Проводив Караулина, Ковалев прошелся по кабинету, остановился у окна.
— Ишь ты, развоевался, искоренитель чукотской старины! — сказал он с сердцем и попросил пригласить в кабинет Шельбицкого, бухгалтера-ревизора районной торговой конторы.
Вскоре Шельбицкий уже сидел у стола секретаря райкома. Худое, замкнутое лицо его, с длинным узким носом, с близко посаженными, всегда настороженными глазами, выражало страдание.
— Сергей Яковлевич, все это я прекрасно понимаю, я сам люблю старика Митенко, но государственная копейка есть государственная копейка. — Шельбицкий развел худосочными руками, как бы говоря: ничего здесь поделать не могу.
— Это очень похвально, что вы так бережете государственную копейку. — Ковалев попытался глянуть Шельбицкому прямо в глаза, но тот упорно отводил взгляд в сторону. — Однако же оценивать судьбу честного человека в копейку государство наше считает преступлением.
Шельбицкий вскинул брови и, наконец, на какое-то мгновенье встретился со взглядом Ковалева.
— Простите, Сергей Яковлевич, но я вас не понимаю.
— Сейчас поймете. Насколько мне теперь понятно, недостача у Митенко насчитывается исключительно по углю.

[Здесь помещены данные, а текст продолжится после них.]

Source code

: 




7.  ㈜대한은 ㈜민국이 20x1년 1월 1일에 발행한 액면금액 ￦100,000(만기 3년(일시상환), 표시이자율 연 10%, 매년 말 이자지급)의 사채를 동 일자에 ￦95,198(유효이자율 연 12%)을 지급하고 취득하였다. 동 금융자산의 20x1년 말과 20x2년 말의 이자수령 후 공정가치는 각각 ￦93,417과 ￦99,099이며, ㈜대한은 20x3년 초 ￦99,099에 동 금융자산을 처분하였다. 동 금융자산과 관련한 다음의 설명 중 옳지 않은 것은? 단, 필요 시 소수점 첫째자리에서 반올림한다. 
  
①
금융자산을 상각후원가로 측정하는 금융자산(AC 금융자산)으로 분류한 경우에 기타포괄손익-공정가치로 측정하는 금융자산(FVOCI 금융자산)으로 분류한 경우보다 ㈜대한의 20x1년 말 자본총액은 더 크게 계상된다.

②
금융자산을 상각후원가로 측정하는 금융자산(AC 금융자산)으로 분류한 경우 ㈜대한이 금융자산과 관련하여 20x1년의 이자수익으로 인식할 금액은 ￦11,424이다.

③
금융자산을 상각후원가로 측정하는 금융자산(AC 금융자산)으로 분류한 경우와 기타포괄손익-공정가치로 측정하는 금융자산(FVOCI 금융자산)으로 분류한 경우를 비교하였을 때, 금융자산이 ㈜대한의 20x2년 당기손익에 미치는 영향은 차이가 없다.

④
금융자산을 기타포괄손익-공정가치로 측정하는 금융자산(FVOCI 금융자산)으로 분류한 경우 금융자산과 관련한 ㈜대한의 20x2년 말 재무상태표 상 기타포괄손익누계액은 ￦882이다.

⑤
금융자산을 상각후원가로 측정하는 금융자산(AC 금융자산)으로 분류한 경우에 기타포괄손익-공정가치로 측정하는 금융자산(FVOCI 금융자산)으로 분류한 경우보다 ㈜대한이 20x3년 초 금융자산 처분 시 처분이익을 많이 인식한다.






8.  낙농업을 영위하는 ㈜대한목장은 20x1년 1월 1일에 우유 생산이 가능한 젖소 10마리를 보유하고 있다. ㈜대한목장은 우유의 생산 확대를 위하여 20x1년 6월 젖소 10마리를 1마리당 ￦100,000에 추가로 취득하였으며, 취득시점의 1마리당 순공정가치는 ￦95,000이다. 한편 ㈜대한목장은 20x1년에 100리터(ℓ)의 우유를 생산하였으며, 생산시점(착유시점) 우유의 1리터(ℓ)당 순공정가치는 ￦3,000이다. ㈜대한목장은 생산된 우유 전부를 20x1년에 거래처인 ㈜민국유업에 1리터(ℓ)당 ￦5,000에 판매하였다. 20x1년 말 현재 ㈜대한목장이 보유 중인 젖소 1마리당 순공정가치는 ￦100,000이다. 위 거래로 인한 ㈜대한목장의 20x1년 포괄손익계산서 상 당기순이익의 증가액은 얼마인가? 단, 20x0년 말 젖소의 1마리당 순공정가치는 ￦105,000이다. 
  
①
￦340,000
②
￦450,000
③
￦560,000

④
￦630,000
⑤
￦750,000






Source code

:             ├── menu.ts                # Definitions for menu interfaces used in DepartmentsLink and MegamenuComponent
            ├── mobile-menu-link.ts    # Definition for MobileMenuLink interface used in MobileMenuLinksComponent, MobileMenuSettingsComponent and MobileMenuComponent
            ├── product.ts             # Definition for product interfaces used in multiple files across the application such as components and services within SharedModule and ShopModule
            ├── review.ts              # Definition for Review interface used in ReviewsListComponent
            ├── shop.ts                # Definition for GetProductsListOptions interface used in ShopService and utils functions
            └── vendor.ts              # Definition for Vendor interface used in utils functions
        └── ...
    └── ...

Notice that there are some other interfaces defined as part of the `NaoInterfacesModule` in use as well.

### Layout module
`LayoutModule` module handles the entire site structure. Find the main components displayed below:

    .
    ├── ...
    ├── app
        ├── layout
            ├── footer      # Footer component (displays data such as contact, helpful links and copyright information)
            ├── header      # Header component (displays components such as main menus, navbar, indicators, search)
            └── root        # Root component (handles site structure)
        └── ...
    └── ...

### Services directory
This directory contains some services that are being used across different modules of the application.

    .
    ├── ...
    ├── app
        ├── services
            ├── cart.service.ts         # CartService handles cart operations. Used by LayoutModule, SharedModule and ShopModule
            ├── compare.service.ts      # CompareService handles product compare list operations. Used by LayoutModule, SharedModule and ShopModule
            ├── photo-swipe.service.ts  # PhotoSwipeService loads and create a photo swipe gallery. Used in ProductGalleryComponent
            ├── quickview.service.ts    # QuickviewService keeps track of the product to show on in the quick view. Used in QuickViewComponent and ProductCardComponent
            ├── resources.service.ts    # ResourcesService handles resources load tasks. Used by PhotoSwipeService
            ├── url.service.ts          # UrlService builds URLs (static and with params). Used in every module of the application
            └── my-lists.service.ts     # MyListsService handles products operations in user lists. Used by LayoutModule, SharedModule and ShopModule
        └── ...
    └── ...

А вот скажите, при ревизии точно ли был измерен этот уголь?
— До сих пор меня в этом не упрекали. То, что я измеряю, всегда измеряется точно, — с достоинством ответил Шельбицкий и даже попытался забросить ногу на ногу, но тут же одумался.
— А вот скажите… сердце, человеческое сердце, глубину его, вы когда-нибудь пытались измерить? — Секретарь прищурился, и в глазах его мелькнуло что-то холодное, злое. Шельбицкий смущенно прокашлялся, не находя слов, чтобы ответить на неожиданный вопрос.
— Не пытались, а плохо, — ответил за него секретарь. — Для этого прежде всего свое сердце нужно очень чутко выверить, приняв его, так сказать, за единицу измерения. А оно у вас холодное, как чугунная гиря, и, кстати сказать, видимо куда менее точное.
— Помилуйте, товарищ Ковалев, — Шельбицкий крепко вцепился руками за поручни кресла. — Что вы говорите? Ведь… ваши слова граничат… граничат…
— А знаете ли вы, с чем граничит ваш поступок? — Ковалев встал, тяжело опираясь руками о стол. — Ведь вы же честного человека задумали отдать под суд!
— А как же?.. Неужели вы хотите, чтобы я покрывал растратчиков? — Шельбицкий тоже приподнялся над креслом, но тут же опустился, чувствуя себя словно пригвожденным тяжелым взглядом Ковалева.
— Вот что, бухгалтер-ревизор Шельбицкий, — сегодня я говорил по поводу Митенко с директором райторгконторы. Вам будет предложено тщательнейшим образом перемерить уголь, который находится в подотчете Митенко. — Немного помолчав, Ковалев добавил, глядя в лицо бухгалтера с беспощадной насмешливостью. — Учтите, что Митенко пирогами и водкой встречать вас не будет. Уж такой он вредный старик. Пусть это обстоятельство не послужит помехой для ваших измерений. Кроме того, постарайтесь совсем забыть о том, что он справедливо отругал вас однажды на собрании. Помните?
Шельбицкий кашлянул в кулак и крепко потер подбородок. На впалых щеках его выступили красные пятна.
— Ну, спасибо… спасибо… — пробормотал он, поднимаясь с кресла.
Когда бухгалтер проходил через приемную, то заметил в одном из кресел погруженного в тяжелую задумчивость старика Митенко.
«И его вызвал, сейчас успокаивать будет». Шельбицкий втянул голову в плечи и вышел, громко хлопнув за собой дверью.
Митенко так был погружен в свои думы, что не заметил бухгалтера. Лицо у старика было хмурым, утомленным, седые усы опущены, под глазами мешки.
«Какой позор на старости лет!» — в который раз думал он, напряженно дожидаясь встречи с секретарем райкома. Готовясь к чему-то, похожему на исповедь, старик невольно оглядывался на свой многотрудный жизненный путь.
Потомок русских поселенцев на Аляске, Митенко всю жизнь, как и его отец, занимался вместе с индейцами, эскимосами, чукчами охотой на пушного зверя и ловлей рыбы. В 1908 году, в одну из лютых эпидемий черной оспы, умерли его мать и отец, жена. Митенко решил покинуть Аляску. В 1910 году он перебрался на Чукотку, с мыслью переселиться потом в центральную Россию. Женившись на чукчанке, Митенко построил себе в поселке Янрай хижину и снова взялся за охоту. Дружно жил Митенко с чукчами. Но насколько его любили чукчи, настолько ненавидел американский купец Стэнли, обосновавший свою факторию в Янрае. Ненавидел за то, что Митенко мешал ему грабить чукчей. Бывало так, что чукчи просили Петра Ивановича быть посредником в их торговле с американским купцом. Ни угрозы, ни подкуп Стэнли на Митенко не действовали.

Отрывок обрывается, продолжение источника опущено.